Das stärkste historisch dokumentierte Erdbeben in der Schweiz mit einer Magnitude von ungefähr 6.6 ereignete sich 1356 in Basel. Im Durchschnitt ist in der Schweiz alle 50 bis 150 Jahre mit einem Erdbeben mit einer Magnitude von etwa 6 zu rechnen. Ein Erdbeben dieser Stärke ereignete sich zum vorerst letzten Mal im Jahr 1946 bei Sierre im Wallis. Ein solches Beben kann aber überall und jederzeit in der Schweiz auftreten. Das letzte starke Erdbeben, welches Schäden verursacht hat, ereignete sich 1991 bei Vaz im Kanton Graubünden mit einer Magnitude von 5.

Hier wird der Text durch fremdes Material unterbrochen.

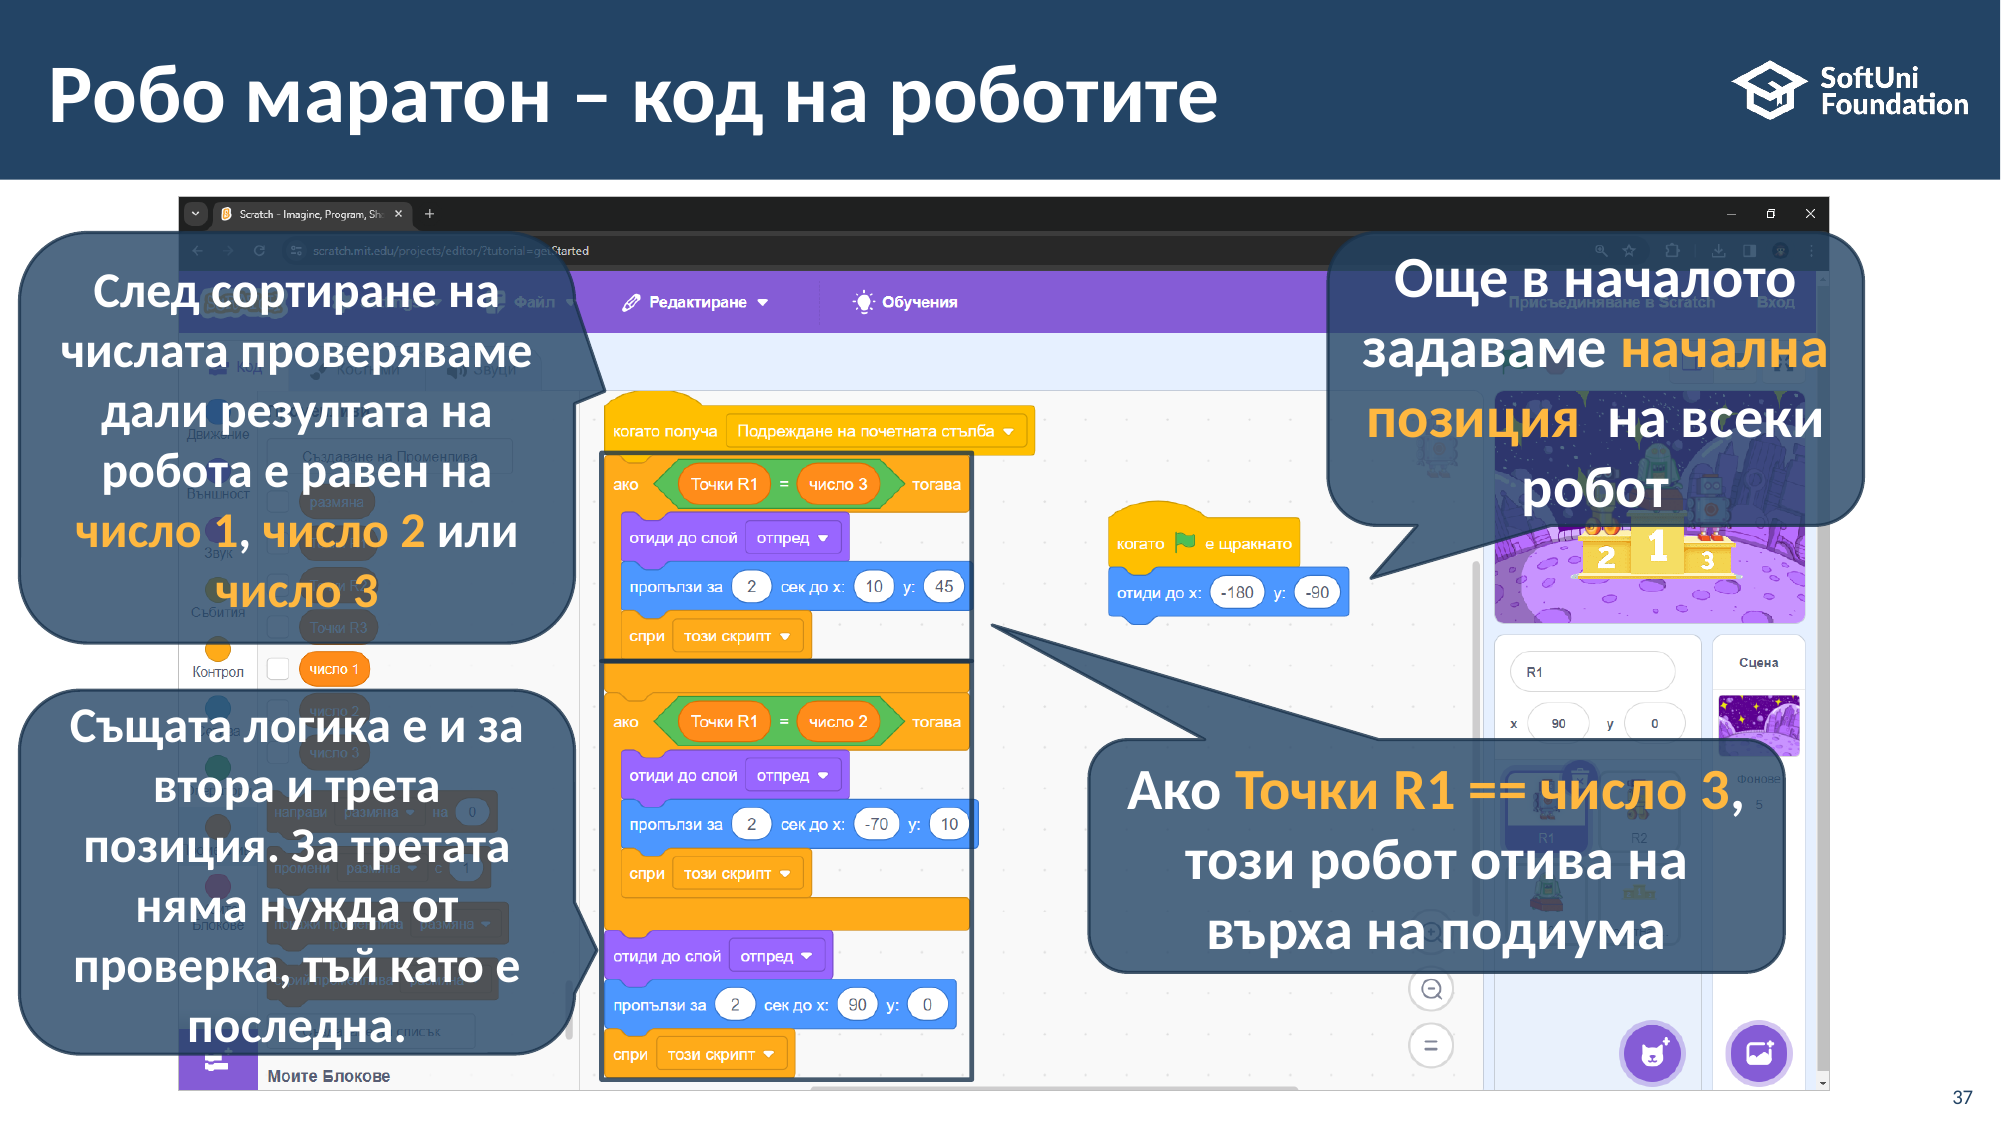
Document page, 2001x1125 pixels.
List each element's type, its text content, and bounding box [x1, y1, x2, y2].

Karte der Epizentren aller instrumentell aufgezeichneten Erdbeben von 1975 bis 2015 mit einer Magnitude ab 2.

Häufigkeit

Der Schweizerische Erdbebendienst (SED) registriert in der Schweiz und im nahen benachbarten Ausland durchschnittlich zwei Erdbeben pro Tag beziehungsweise zwischen 500 und 800 Erdbeben pro Jahr. Ungefähr 10 bis 15 davon sind genug stark (ca. Magnitude 2.5 oder grösser), um von der Bevölkerung verspürt zu werden.

Etwa alle 8 bis 15 Jahre kommt es zu einem Erdbeben mit einer Magnitude von mindestens 5. Grössere Erdbeben mit einer Magnitude von 6 oder mehr kommen nur alle 50 bis 150 Jahre vor. Sie sind daher zwar selten, können aber überall und jederzeit in der Schweiz auftreten. Das stärkste historisch dokumentierte Erdbeben in der Schweiz mit einer Magnitude von ungefähr 6.6 ereignete sich 1356 in Basel. Derartige Ereignisse sind innerhalb von 1‘500 Jahren etwa einmal zu erwarten.

Erdbeben lassen sich derzeit nicht vorhersagen. Allerdings besteht die Möglichkeit, für jeden Ort der Schweiz die Wahrscheinlichkeit zu berechnen, mit der eine bestimmte Bodenbeschleunigung innerhalb einer bestimmten Zeitspanne überschritten wird. Damit lässt sich die Schweiz in stärkere und weniger stark gefährdete Gebiete unterteilen. Besonders gefährdet sind das Wallis, Basel, Graubünden, das St. Galler Rheintal und die Zentralschweiz. Regionen ohne Erdbebengefährdung gibt es in der Schweiz nicht.